Start of Source data

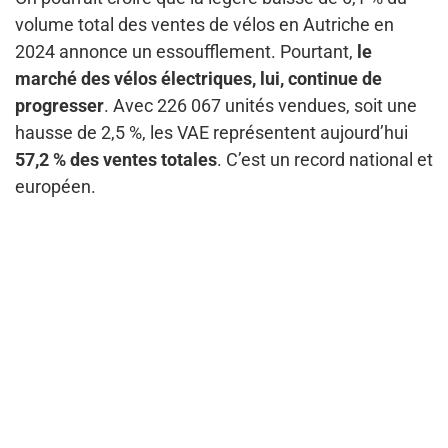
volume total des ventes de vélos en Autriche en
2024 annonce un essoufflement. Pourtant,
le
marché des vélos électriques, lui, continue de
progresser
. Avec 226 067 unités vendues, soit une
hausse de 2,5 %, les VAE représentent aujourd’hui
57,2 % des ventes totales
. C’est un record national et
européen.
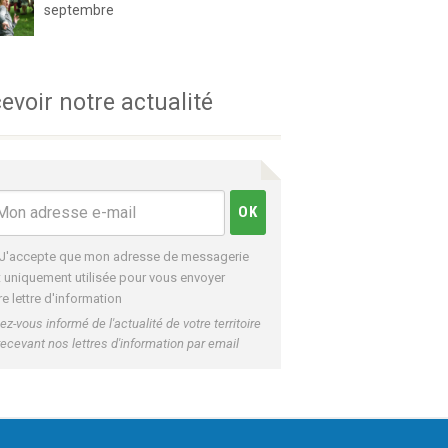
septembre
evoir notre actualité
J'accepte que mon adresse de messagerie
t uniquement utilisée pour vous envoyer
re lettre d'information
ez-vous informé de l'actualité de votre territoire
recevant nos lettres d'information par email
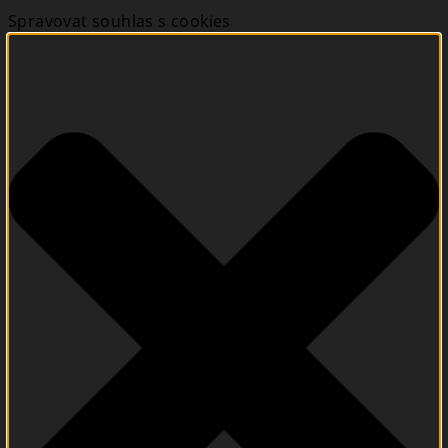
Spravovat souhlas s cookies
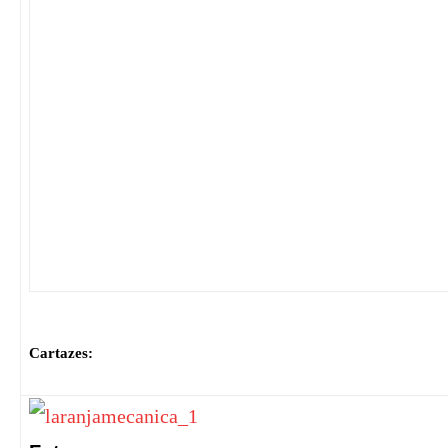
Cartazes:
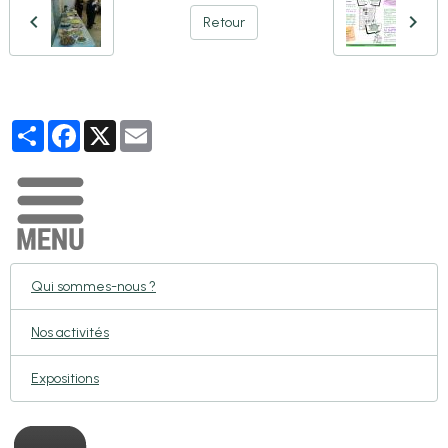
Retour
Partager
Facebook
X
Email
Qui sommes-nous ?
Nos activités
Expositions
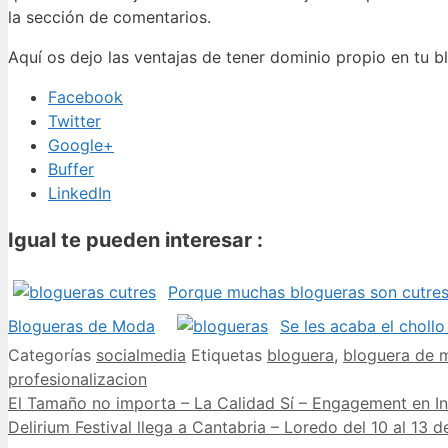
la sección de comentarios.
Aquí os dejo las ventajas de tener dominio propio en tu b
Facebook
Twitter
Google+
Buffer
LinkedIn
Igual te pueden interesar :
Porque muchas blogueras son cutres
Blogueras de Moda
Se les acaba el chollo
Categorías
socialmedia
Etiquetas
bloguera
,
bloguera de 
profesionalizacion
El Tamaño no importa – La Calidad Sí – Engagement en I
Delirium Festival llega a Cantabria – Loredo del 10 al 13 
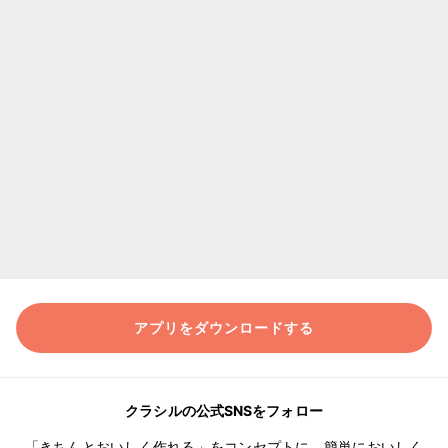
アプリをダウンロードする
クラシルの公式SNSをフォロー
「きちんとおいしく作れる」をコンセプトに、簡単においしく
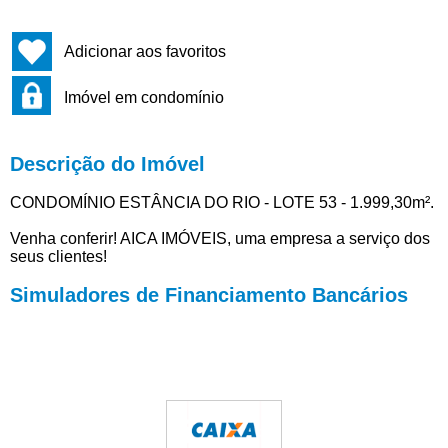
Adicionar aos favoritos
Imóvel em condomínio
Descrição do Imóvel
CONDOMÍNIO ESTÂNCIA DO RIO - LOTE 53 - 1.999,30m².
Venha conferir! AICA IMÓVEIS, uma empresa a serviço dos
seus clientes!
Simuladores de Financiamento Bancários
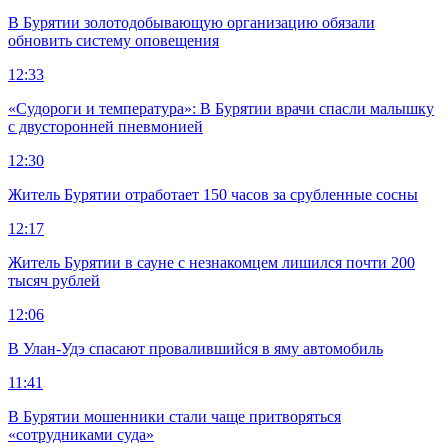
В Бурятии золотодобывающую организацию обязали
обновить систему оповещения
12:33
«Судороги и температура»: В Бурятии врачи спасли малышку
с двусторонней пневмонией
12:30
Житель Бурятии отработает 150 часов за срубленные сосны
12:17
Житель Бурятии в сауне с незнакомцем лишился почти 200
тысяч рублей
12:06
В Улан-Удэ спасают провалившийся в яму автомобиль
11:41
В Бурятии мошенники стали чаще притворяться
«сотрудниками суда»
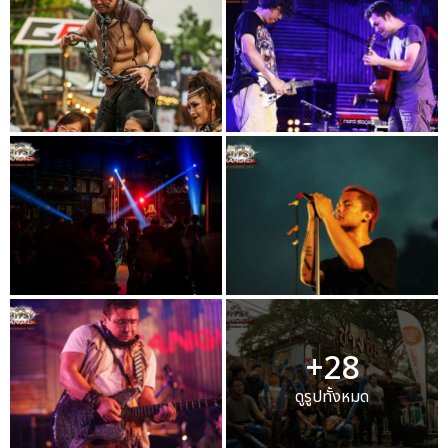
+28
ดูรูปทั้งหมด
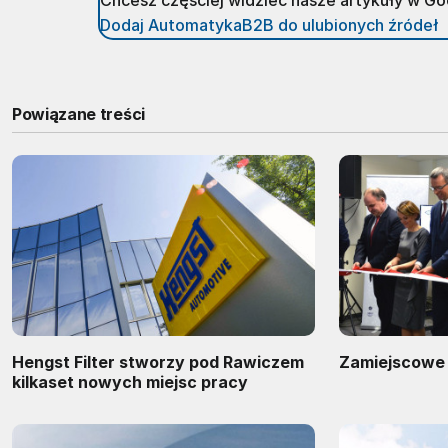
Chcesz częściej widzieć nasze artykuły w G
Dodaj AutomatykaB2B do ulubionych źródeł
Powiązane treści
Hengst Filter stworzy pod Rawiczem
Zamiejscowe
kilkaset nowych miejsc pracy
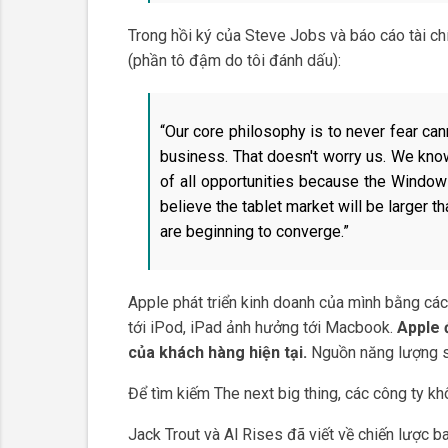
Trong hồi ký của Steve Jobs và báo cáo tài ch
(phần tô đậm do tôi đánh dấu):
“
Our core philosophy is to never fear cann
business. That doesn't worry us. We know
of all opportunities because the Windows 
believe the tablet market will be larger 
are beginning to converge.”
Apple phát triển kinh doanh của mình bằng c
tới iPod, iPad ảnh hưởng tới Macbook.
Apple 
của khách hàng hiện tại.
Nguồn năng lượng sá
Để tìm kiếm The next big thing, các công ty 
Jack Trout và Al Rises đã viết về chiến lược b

End of Source data
Start of Source data

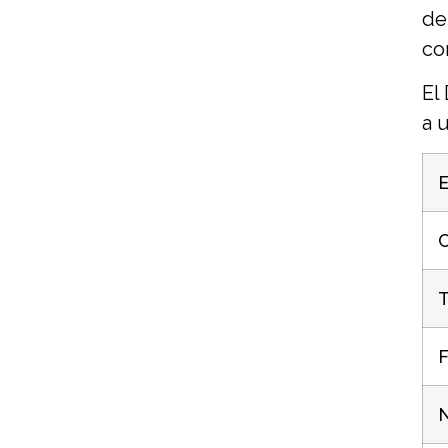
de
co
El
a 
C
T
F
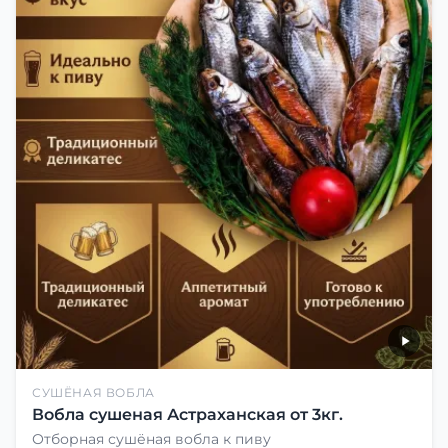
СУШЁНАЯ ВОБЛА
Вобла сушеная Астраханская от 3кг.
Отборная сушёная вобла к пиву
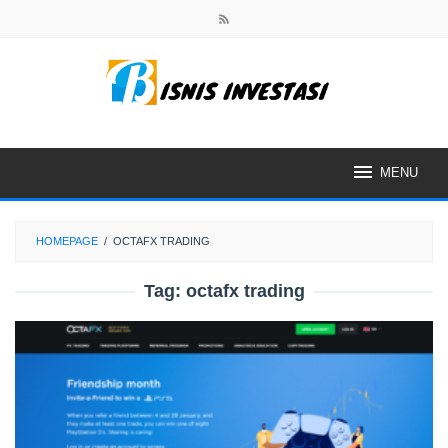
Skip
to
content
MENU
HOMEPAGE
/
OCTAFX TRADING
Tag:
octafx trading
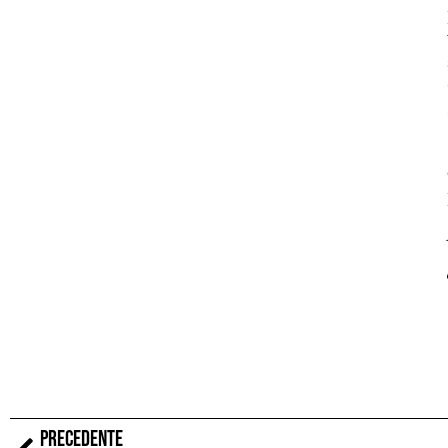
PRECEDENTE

End of Source data

### [Activity]
Could you retype the listing from the line containing "В Бурятии золотодобывающую" through the line containing "kilkaset nowych miejsc pracy", with both of those lines included and the pictures left out?

### [Result of this exercise]
В Бурятии золотодобывающую организацию обязали
обновить систему оповещения
12:33
«Судороги и температура»: В Бурятии врачи спасли малышку
с двусторонней пневмонией
12:30
Житель Бурятии отработает 150 часов за срубленные сосны
12:17
Житель Бурятии в сауне с незнакомцем лишился почти 200
тысяч рублей
12:06
В Улан-Удэ спасают провалившийся в яму автомобиль
11:41
В Бурятии мошенники стали чаще притворяться
«сотрудниками суда»
+28
ดูรูปทั้งหมด
Chcesz częściej widzieć nasze artykuły w G
Dodaj AutomatykaB2B do ulubionych źródeł
Powiązane treści
Hengst Filter stworzy pod Rawiczem
Zamiejscowe
kilkaset nowych miejsc pracy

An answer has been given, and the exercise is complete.